Die grundsätzliche Unzulänglichkeit aller Verfahren, die zur Messung der Veränderung der Kaufkraft des Geldes vorgeschlagen wurden, beruht auf der Unklarheit der dem Gedanken solcher Messung zugrundeliegenden Ideengänge. Wenn alle menschlichen Verhältnisse ewig unwandelbar wären, wenn alle Menschen stets dieselben Handlungen setzen würden, weil ihr Unbefriedigtsein, ihre Auffassungen über seine Behebung und die ihnen zu seiner Behebung zu Gebote stehenden Mittel stets gleich wären, oder wenn wir zumindest annehmen dürften, dass alle Veränderungen, die sich in dieser Hinsicht bei einzelnen Menschen oder Menschengruppen ereignen, durch entsprechende Veränderungen bei anderen Einzelnen oder Gruppen in ihrer Wirkung auf den Markt, auf die Preise und das Handeln der Unternehmer aufgehoben werden, dann würden wir in einer Welt der Stabilität leben.

In der praxeologischen Sphäre kann man mit dem Begriff der Messung keinen Sinn verbinden.
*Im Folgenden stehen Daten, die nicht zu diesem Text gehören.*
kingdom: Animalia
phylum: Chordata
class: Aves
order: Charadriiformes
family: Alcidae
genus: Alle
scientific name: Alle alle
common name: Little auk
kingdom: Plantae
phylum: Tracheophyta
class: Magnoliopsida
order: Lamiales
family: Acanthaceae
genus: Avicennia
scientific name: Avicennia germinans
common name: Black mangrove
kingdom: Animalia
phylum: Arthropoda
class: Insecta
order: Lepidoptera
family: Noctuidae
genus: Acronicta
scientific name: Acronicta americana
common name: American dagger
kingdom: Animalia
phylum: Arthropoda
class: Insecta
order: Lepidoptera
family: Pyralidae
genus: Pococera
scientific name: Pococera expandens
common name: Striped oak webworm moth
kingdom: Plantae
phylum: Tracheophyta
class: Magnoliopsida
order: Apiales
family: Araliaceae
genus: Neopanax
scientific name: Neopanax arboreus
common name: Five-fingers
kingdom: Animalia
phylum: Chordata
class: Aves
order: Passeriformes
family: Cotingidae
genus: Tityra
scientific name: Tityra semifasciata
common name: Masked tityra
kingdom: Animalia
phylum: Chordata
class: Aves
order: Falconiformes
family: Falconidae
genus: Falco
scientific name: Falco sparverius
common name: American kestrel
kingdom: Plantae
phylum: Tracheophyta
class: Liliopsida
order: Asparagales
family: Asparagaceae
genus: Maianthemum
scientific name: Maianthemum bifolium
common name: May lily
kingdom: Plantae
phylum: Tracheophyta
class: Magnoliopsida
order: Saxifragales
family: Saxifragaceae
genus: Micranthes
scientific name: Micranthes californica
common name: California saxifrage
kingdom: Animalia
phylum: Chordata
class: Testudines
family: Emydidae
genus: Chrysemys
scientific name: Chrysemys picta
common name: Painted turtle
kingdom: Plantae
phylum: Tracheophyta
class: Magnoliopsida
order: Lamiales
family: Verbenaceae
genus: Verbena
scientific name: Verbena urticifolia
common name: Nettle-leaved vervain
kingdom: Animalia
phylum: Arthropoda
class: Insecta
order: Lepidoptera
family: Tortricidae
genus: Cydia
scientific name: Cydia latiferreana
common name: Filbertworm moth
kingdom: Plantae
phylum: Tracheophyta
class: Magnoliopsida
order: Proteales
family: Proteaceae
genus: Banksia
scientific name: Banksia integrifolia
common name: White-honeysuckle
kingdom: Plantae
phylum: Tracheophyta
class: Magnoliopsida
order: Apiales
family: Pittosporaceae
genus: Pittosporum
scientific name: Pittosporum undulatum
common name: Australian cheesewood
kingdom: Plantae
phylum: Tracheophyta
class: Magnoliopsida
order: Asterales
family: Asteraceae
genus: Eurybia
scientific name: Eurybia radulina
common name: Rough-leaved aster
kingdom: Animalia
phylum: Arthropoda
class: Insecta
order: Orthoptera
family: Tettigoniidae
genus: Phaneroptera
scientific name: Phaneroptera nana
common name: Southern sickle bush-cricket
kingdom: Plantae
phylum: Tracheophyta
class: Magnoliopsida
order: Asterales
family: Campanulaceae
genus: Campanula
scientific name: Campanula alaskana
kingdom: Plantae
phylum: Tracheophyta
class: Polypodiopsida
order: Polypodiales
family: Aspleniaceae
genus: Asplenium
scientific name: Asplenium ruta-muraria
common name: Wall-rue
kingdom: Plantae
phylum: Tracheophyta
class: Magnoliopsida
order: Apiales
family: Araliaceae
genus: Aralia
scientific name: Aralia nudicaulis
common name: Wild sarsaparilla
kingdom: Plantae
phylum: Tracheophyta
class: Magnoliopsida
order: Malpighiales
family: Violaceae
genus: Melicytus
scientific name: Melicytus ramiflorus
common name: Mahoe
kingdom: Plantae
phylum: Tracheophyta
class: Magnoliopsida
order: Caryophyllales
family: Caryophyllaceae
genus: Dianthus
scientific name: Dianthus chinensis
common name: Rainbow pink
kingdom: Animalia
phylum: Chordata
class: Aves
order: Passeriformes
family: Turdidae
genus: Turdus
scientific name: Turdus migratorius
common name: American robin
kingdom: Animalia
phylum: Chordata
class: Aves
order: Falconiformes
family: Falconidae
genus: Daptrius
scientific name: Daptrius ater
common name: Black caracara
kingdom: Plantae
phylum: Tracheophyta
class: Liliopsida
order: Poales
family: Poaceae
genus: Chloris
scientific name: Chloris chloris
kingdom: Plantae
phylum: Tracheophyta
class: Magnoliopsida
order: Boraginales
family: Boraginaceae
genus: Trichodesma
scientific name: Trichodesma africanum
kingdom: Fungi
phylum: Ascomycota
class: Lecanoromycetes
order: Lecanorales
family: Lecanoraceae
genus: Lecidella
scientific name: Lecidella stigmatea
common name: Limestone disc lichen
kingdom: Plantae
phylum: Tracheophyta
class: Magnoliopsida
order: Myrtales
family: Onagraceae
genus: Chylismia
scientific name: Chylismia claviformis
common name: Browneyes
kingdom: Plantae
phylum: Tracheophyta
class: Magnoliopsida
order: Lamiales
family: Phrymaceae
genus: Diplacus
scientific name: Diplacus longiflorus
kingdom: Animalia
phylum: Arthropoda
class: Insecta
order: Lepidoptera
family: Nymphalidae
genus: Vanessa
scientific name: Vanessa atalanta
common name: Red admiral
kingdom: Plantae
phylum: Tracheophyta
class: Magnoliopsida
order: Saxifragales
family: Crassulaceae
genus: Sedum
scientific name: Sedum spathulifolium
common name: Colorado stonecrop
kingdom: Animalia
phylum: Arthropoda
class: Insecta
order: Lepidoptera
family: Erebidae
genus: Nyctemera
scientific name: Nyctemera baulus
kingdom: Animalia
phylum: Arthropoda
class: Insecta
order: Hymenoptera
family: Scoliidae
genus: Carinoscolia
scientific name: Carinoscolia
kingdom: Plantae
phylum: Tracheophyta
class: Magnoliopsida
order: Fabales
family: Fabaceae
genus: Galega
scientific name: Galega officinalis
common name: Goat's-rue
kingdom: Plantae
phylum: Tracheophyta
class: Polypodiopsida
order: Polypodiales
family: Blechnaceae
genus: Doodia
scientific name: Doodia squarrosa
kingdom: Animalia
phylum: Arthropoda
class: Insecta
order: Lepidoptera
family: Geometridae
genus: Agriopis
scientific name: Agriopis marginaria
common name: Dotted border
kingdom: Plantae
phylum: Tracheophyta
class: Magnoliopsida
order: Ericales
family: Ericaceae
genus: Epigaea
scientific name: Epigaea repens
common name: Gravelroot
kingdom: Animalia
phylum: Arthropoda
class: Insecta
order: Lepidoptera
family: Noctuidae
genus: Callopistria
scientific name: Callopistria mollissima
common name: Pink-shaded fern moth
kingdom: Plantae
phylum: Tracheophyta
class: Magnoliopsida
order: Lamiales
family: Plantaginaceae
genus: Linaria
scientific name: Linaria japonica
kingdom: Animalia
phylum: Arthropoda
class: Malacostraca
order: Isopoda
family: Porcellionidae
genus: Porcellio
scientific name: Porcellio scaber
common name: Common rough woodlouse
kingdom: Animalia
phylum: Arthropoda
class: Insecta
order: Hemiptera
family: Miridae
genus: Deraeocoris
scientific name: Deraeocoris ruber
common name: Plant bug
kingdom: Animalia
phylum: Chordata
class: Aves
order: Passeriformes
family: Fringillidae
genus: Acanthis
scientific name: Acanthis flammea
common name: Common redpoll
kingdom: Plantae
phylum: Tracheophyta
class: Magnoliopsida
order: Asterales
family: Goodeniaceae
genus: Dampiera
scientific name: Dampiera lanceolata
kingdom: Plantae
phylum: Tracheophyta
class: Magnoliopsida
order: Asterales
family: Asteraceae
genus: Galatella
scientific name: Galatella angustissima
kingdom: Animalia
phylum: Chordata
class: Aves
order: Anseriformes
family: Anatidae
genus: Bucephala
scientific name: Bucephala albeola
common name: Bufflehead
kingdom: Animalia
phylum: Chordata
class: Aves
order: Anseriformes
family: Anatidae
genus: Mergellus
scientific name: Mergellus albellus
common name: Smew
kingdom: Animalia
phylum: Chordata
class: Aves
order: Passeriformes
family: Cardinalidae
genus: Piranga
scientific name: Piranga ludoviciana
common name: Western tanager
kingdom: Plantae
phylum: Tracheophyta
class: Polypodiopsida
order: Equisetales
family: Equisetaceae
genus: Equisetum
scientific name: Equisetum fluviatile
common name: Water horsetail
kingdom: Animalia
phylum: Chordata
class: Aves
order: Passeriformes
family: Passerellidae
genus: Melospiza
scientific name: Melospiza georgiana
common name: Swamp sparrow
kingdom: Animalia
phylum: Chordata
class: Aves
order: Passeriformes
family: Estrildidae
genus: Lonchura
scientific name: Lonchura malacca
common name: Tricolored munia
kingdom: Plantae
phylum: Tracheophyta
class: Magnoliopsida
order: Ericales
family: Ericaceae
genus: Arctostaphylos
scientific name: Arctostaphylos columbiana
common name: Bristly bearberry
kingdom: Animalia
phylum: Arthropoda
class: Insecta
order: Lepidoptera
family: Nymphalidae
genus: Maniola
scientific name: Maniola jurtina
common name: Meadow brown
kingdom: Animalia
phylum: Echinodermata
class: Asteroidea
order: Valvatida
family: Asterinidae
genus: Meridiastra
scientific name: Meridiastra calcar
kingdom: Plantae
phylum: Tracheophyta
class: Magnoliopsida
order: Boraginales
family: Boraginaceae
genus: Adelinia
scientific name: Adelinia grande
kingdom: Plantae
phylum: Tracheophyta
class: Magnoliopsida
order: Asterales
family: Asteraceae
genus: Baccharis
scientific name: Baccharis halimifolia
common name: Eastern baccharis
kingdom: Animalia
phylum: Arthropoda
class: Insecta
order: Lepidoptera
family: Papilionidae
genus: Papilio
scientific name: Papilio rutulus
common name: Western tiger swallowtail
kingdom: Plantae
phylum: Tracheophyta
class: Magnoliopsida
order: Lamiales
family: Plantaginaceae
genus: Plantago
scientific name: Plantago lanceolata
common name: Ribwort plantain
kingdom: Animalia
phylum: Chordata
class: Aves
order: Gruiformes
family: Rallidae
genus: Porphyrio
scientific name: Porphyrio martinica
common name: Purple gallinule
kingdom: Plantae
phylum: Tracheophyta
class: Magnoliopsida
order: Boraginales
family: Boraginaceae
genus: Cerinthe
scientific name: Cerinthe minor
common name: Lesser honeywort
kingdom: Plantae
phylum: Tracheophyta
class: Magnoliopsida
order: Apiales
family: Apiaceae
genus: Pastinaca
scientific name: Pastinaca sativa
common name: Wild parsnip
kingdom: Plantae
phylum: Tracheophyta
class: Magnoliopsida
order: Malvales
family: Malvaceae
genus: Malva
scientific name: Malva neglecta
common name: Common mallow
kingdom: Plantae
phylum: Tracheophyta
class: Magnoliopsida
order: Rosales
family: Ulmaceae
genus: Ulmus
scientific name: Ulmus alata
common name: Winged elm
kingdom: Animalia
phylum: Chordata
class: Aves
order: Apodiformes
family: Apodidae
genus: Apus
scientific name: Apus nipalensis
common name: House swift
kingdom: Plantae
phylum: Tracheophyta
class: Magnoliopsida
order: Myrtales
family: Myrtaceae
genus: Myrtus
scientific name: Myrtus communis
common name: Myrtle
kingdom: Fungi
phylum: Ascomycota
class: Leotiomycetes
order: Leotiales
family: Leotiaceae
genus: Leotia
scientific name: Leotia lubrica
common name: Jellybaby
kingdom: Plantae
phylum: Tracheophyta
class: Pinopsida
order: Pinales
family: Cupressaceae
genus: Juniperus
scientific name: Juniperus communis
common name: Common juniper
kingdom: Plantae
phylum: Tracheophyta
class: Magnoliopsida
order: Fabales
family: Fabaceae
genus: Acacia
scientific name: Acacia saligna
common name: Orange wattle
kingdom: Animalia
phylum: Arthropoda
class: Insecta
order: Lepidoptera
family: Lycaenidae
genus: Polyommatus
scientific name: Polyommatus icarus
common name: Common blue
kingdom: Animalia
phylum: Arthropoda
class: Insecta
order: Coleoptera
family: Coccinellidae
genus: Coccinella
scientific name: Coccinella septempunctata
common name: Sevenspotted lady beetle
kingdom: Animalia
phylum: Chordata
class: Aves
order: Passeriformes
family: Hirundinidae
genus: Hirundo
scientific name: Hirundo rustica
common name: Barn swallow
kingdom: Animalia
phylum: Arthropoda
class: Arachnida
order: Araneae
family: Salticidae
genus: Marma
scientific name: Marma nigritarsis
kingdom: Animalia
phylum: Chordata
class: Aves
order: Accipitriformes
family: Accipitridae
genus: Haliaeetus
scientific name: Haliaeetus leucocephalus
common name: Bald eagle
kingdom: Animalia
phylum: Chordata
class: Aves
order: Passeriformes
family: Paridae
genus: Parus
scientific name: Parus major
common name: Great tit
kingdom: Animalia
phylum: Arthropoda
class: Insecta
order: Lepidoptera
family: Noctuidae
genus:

Im gedachten Zustand der Starrheit gibt es keine Veränderungen, die zu messen wären, und im gegebenen Zustand steter Veränderung gibt es keinen festen Punkt und keine feste Beziehung, in Bezug auf welche Veränderungen gemessen werden könnten. Die Begriffe Stabilität und Stabilisierung sind leer, außer wenn damit die Vorstellung eines Zustands der Starre und der Erhaltung dieses Zustands verbunden wird. Doch der Zustand der Starre der Wirtschaft kann widerspruchsfrei nicht einmal gedacht werden, geschweige denn verwirklicht werden. Sowohl die äußeren Bedingungen der Umwelt, in der die Menschen leben, als auch die inneren Bedingungen ihres Daseins, ihre Ideen und ihre Einsicht in die für das Handeln entscheidenden Dinge, sind jeder Stabilisierungspolitik unzugänglich. Gehandelt wird, weil es Veränderung gibt, und Handeln ist selbst immer Veränderung.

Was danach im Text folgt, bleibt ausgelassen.